Need help with a practice probability question for Exam P!

#1
Here is the question - The length of time, in years, that a person will remember an actuarial statistic is modeled by an exponential distribution with mean 1/Y. In a certain population, Y has a gamma distribution with a=2 and B=1/2. Calculate the probability that a person drawn at random from this population will remember an actuarial statistic less than 1/2 year.

Here's how far I have gotten, which isn't very btw.
T= length someone remembers an actuarial statistic
T|Y has an exp distribution with mean 1/Y so f(t|y)=ye^(-ty)
f(y)=4ye^(-2y)
We need to figure out P(T<1/2).
I figure I could find f(t) by multiplying f(t|y) and f(y) to get f(t,y) and then integrating that with respect to y to get f(t). But the integral looks too messy.

Please explain this to me without the use of MGF. The manual I have explains it using MGF which isn't making any sense to me.

Thanks in advance!
 

Dason

Ambassador to the humans
#2
When you look at f(t|y)f(y) is there any way to get that to look like a familiar distribution with respect to y? Possibly one of the distributions you're working with? You might need a few constants but see if you can find anything that looks like a distribution you know.
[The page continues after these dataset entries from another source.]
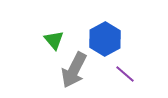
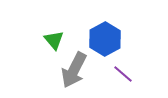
purple line: moved 2 px left
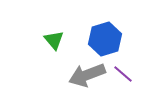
blue hexagon: rotated 12 degrees clockwise
gray arrow: moved 13 px right, 5 px down; rotated 42 degrees clockwise
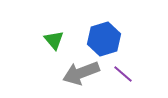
blue hexagon: moved 1 px left
gray arrow: moved 6 px left, 2 px up
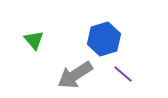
green triangle: moved 20 px left
gray arrow: moved 6 px left, 2 px down; rotated 12 degrees counterclockwise
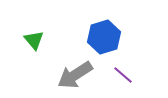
blue hexagon: moved 2 px up
purple line: moved 1 px down
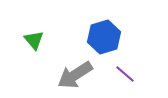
purple line: moved 2 px right, 1 px up
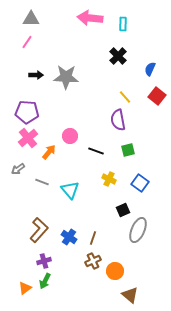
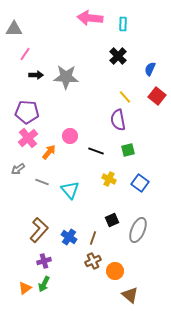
gray triangle: moved 17 px left, 10 px down
pink line: moved 2 px left, 12 px down
black square: moved 11 px left, 10 px down
green arrow: moved 1 px left, 3 px down
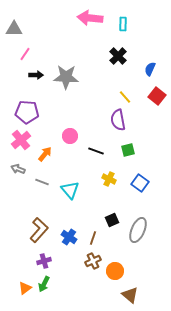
pink cross: moved 7 px left, 2 px down
orange arrow: moved 4 px left, 2 px down
gray arrow: rotated 56 degrees clockwise
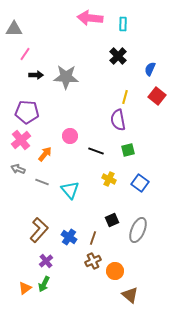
yellow line: rotated 56 degrees clockwise
purple cross: moved 2 px right; rotated 24 degrees counterclockwise
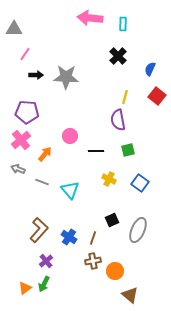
black line: rotated 21 degrees counterclockwise
brown cross: rotated 14 degrees clockwise
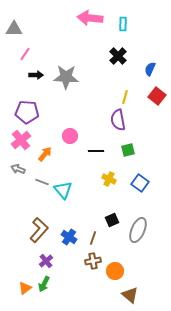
cyan triangle: moved 7 px left
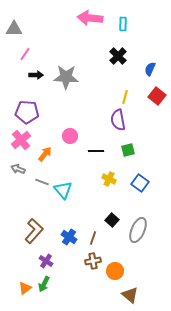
black square: rotated 24 degrees counterclockwise
brown L-shape: moved 5 px left, 1 px down
purple cross: rotated 16 degrees counterclockwise
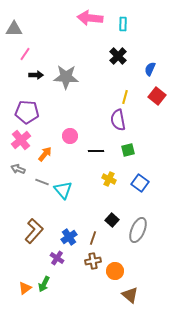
blue cross: rotated 21 degrees clockwise
purple cross: moved 11 px right, 3 px up
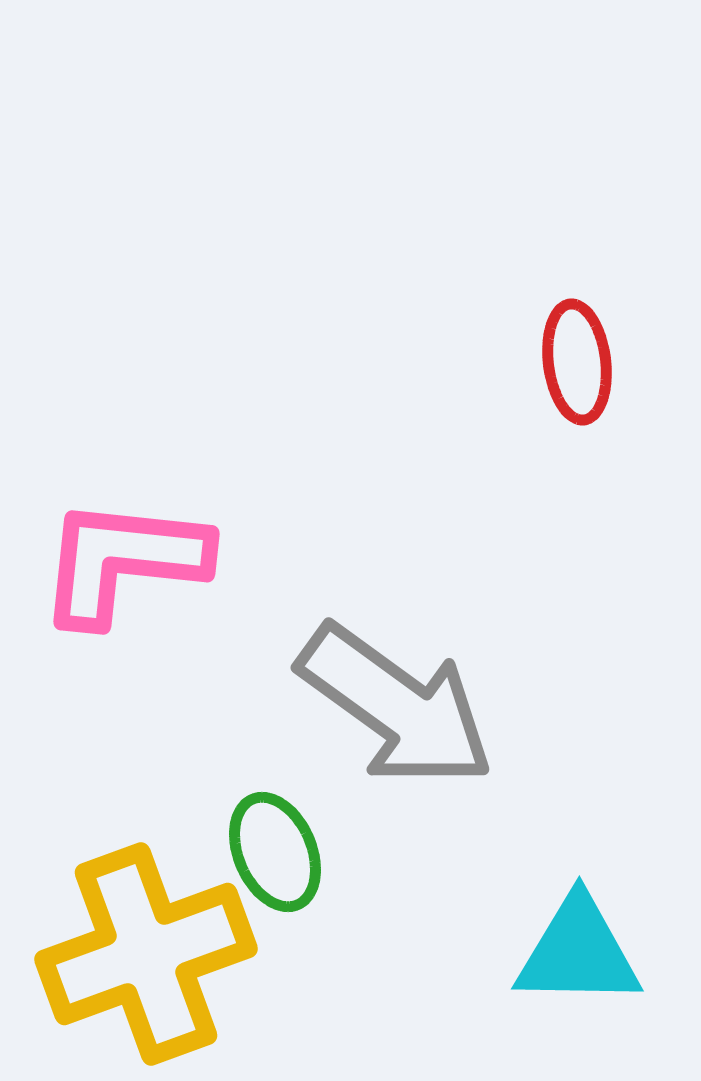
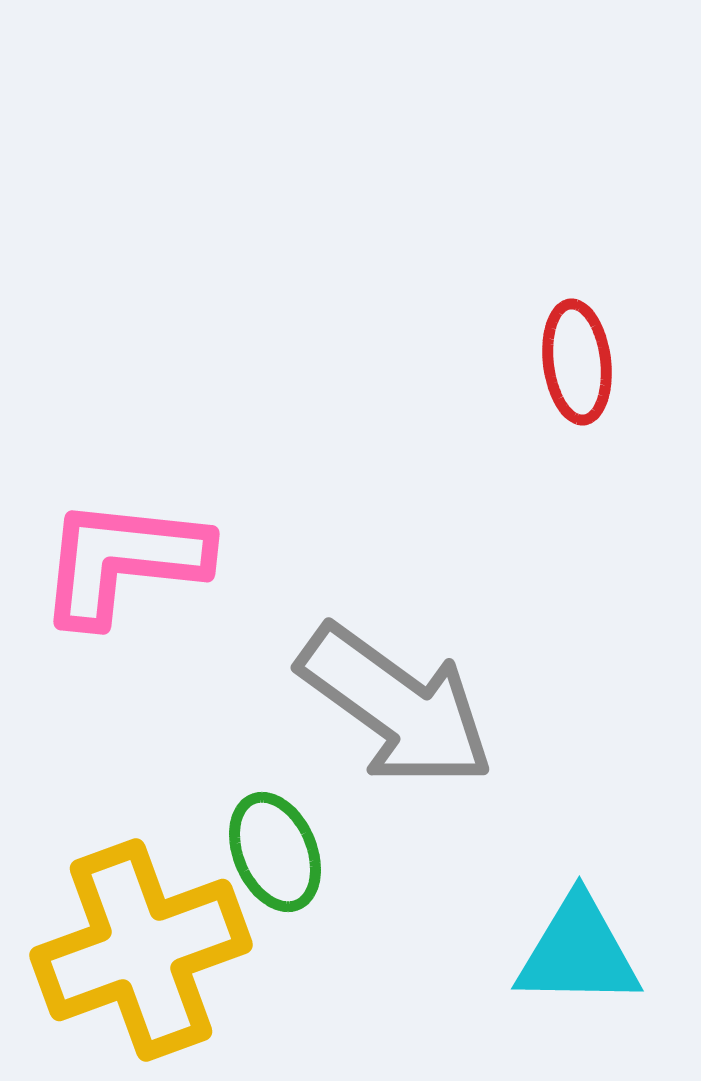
yellow cross: moved 5 px left, 4 px up
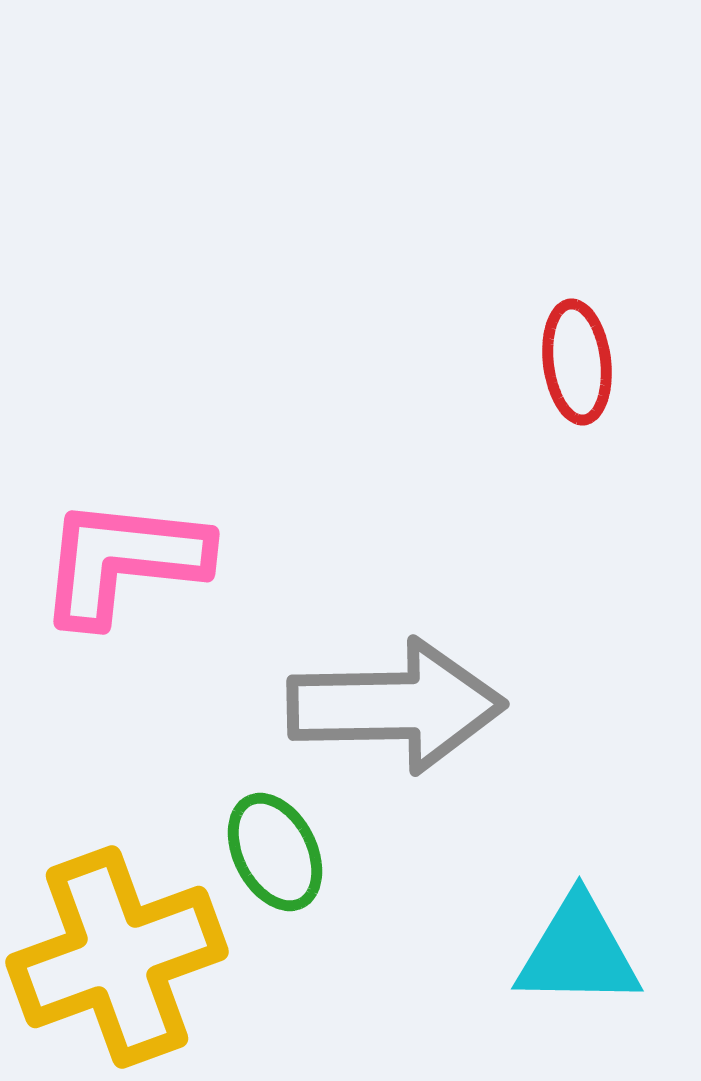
gray arrow: rotated 37 degrees counterclockwise
green ellipse: rotated 4 degrees counterclockwise
yellow cross: moved 24 px left, 7 px down
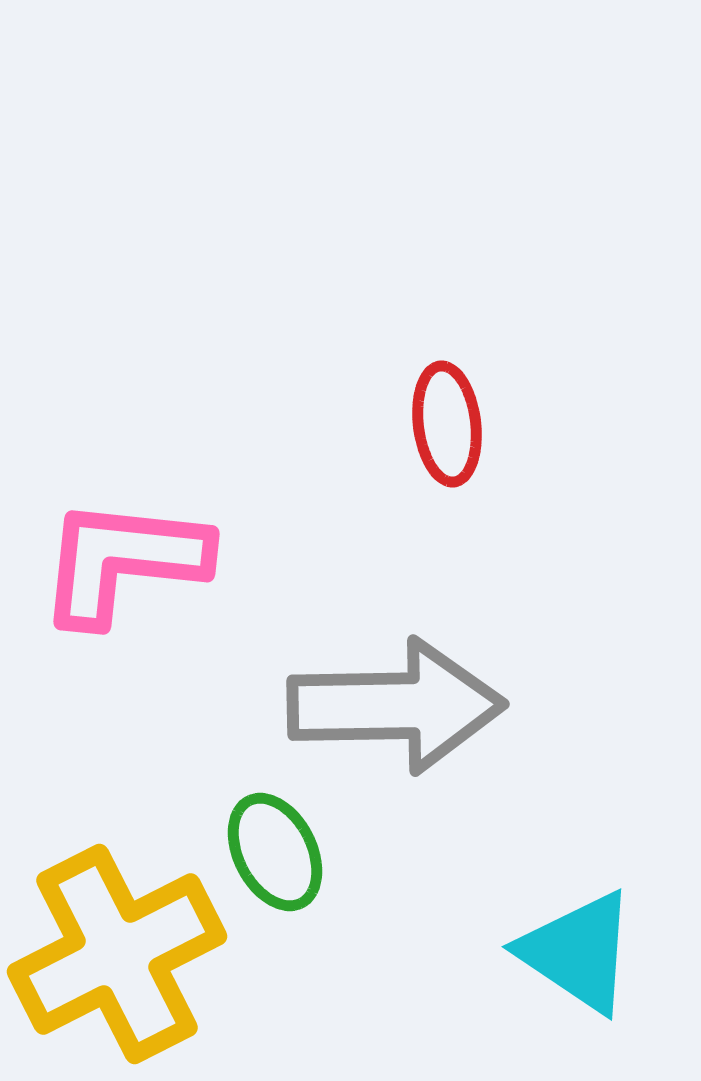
red ellipse: moved 130 px left, 62 px down
cyan triangle: rotated 33 degrees clockwise
yellow cross: moved 3 px up; rotated 7 degrees counterclockwise
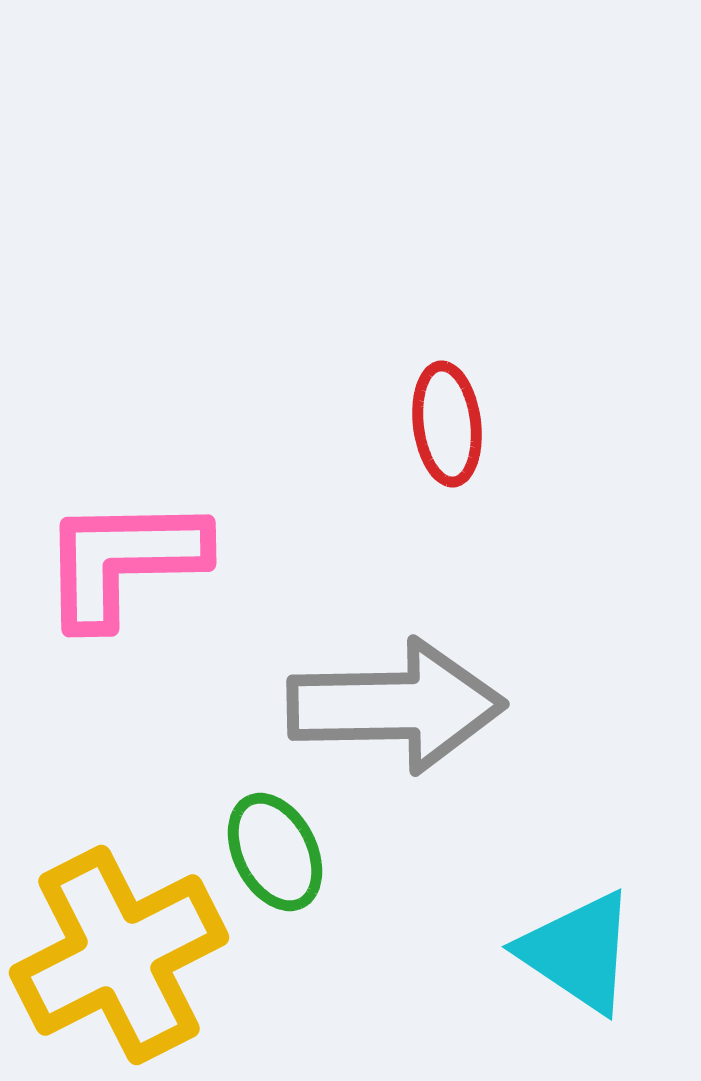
pink L-shape: rotated 7 degrees counterclockwise
yellow cross: moved 2 px right, 1 px down
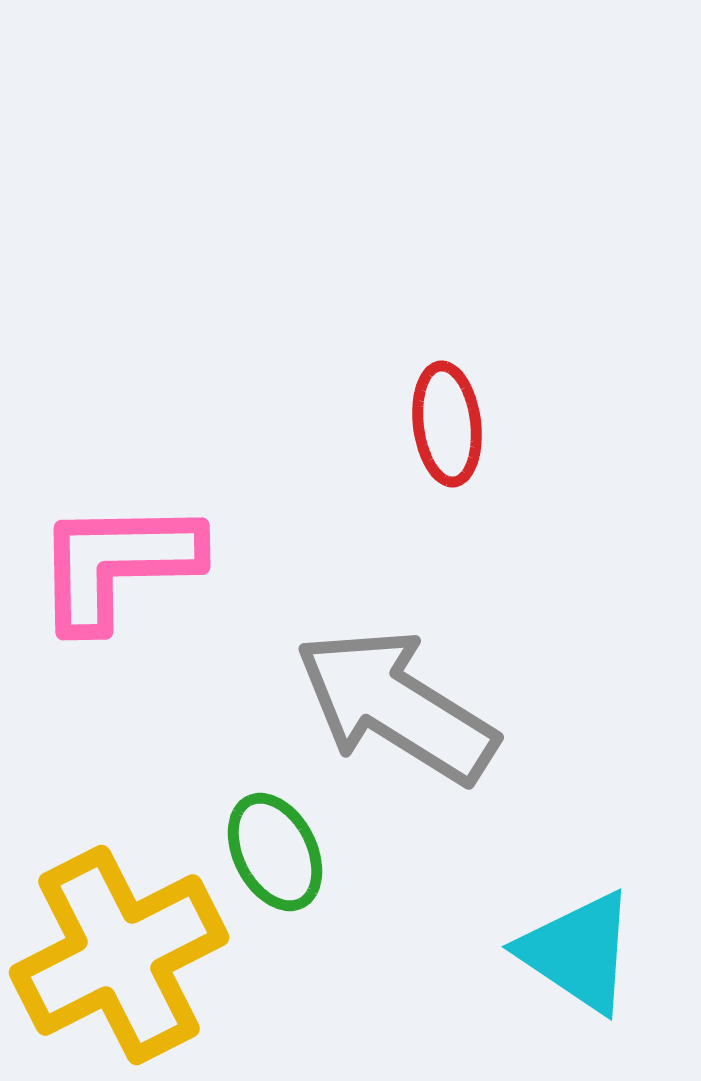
pink L-shape: moved 6 px left, 3 px down
gray arrow: rotated 147 degrees counterclockwise
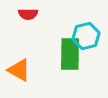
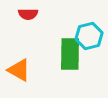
cyan hexagon: moved 3 px right
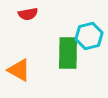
red semicircle: rotated 12 degrees counterclockwise
green rectangle: moved 2 px left, 1 px up
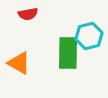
orange triangle: moved 7 px up
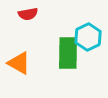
cyan hexagon: moved 1 px left, 1 px down; rotated 12 degrees counterclockwise
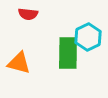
red semicircle: rotated 18 degrees clockwise
orange triangle: rotated 15 degrees counterclockwise
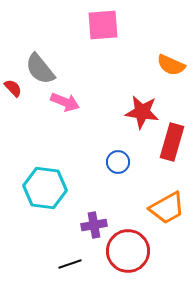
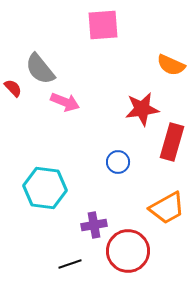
red star: moved 3 px up; rotated 16 degrees counterclockwise
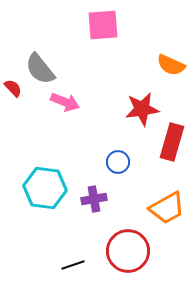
purple cross: moved 26 px up
black line: moved 3 px right, 1 px down
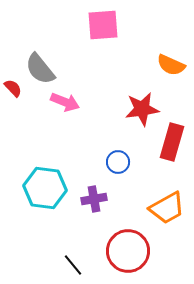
black line: rotated 70 degrees clockwise
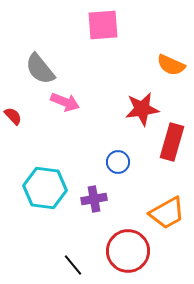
red semicircle: moved 28 px down
orange trapezoid: moved 5 px down
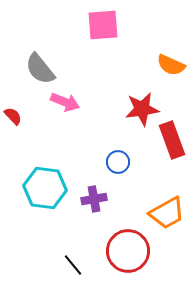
red rectangle: moved 2 px up; rotated 36 degrees counterclockwise
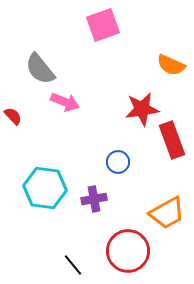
pink square: rotated 16 degrees counterclockwise
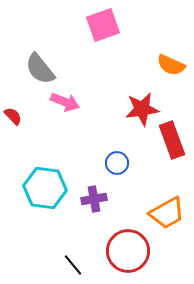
blue circle: moved 1 px left, 1 px down
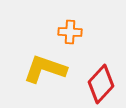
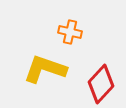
orange cross: rotated 10 degrees clockwise
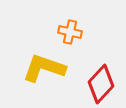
yellow L-shape: moved 1 px left, 1 px up
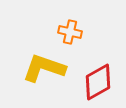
red diamond: moved 3 px left, 2 px up; rotated 18 degrees clockwise
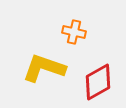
orange cross: moved 4 px right
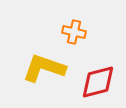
red diamond: rotated 15 degrees clockwise
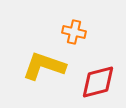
yellow L-shape: moved 2 px up
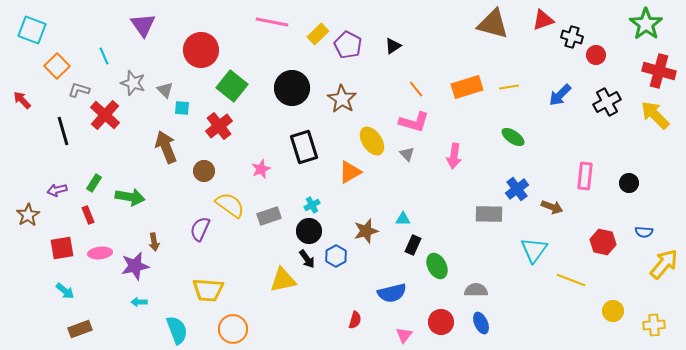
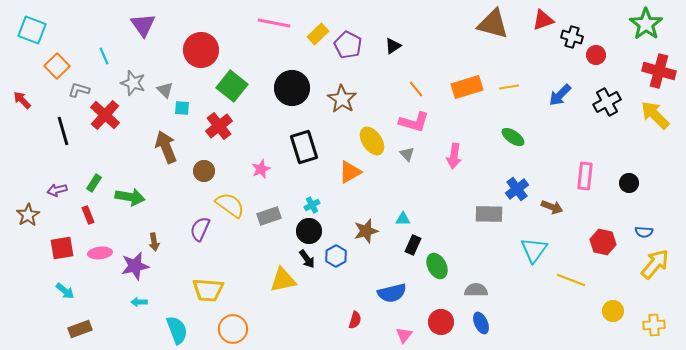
pink line at (272, 22): moved 2 px right, 1 px down
yellow arrow at (664, 264): moved 9 px left
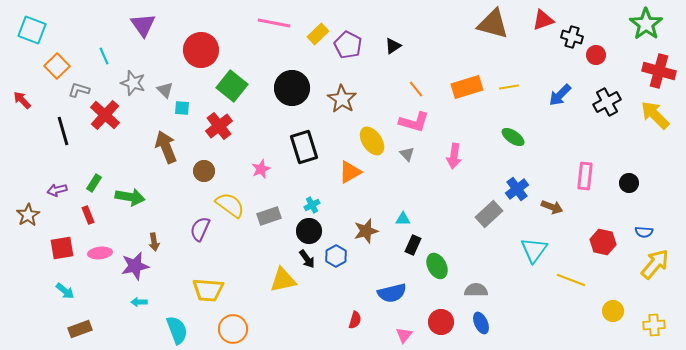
gray rectangle at (489, 214): rotated 44 degrees counterclockwise
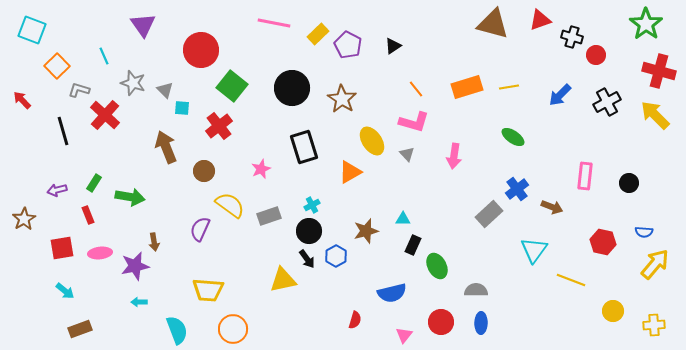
red triangle at (543, 20): moved 3 px left
brown star at (28, 215): moved 4 px left, 4 px down
blue ellipse at (481, 323): rotated 25 degrees clockwise
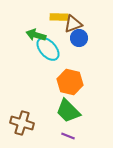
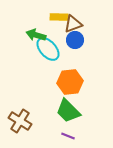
blue circle: moved 4 px left, 2 px down
orange hexagon: rotated 20 degrees counterclockwise
brown cross: moved 2 px left, 2 px up; rotated 15 degrees clockwise
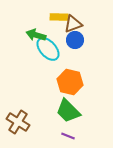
orange hexagon: rotated 20 degrees clockwise
brown cross: moved 2 px left, 1 px down
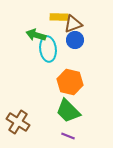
cyan ellipse: rotated 35 degrees clockwise
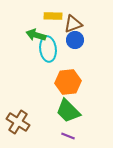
yellow rectangle: moved 6 px left, 1 px up
orange hexagon: moved 2 px left; rotated 20 degrees counterclockwise
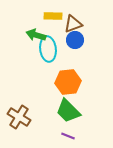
brown cross: moved 1 px right, 5 px up
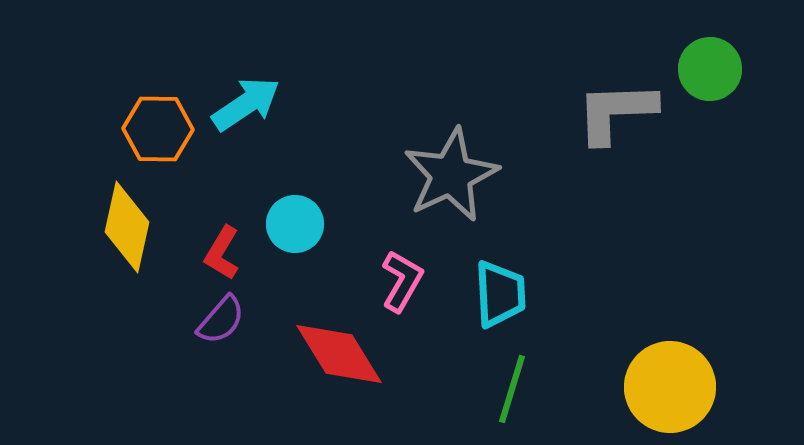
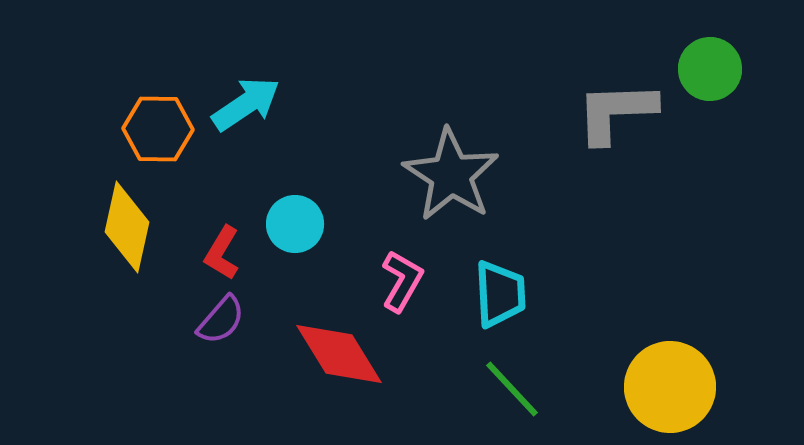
gray star: rotated 14 degrees counterclockwise
green line: rotated 60 degrees counterclockwise
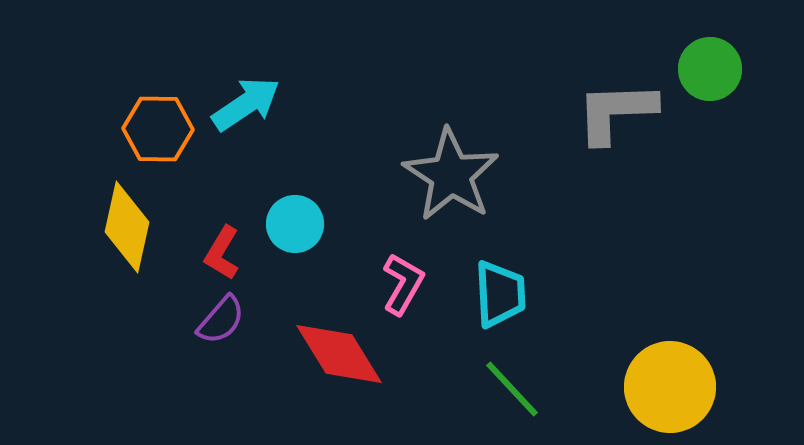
pink L-shape: moved 1 px right, 3 px down
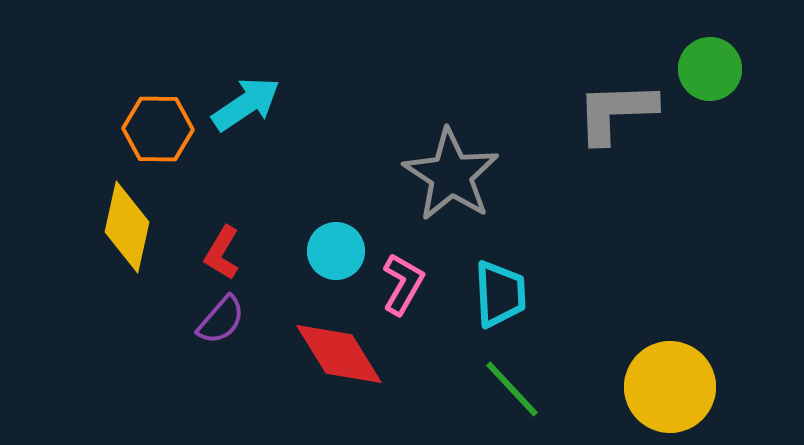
cyan circle: moved 41 px right, 27 px down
You'll probably use this kind of trick *a lot* in the future so you might want to get used to spotting the kernel of a distribution in an integral which makes evaluating the integral a lot easier.
 

BGM

TS Contributor
#3
Try to make yourself familiar with the gamma distribution and its integral:

If \( X \sim Gamma(\alpha, \beta) \), then its p.d.f.
\( f_X(x) = \frac {1} {\Gamma(\alpha)\beta^\alpha} x^{\alpha-1}
e^{-\frac {x} {\beta}}, x > 0, \alpha > 0, \beta > 0 \)
\( \Rightarrow \int_0^{+\infty} \frac {1} {\Gamma(\alpha)\beta^\alpha}
x^{\alpha-1} e^{-\frac {x} {\beta}} dx = 1 \)
\( \Rightarrow \int_0^{+\infty} x^{\alpha-1} e^{-\frac {x} {\beta}} dx
= \Gamma(\alpha)\beta^\alpha \)

Now \( f_{T,Y}(t, y) = f_{T|Y=y}(t|y)f_Y(y) = ye^{-ty}4ye^{-2y}
= 4y^2e^{-(t+2)y} \)
You should be able to figure out the corresponding parameters
and get the p.d.f. for \( T \).

Actually you can use
\( Pr\{T < \frac {1} {2}\}
= \int_0^{+\infty} Pr\{T < \frac {1} {2}|Y = y\}f_Y(y)dy \)
so you just need to find out the c.d.f. of \( T|Y = y \),
which is easy as it is just an exponential distribution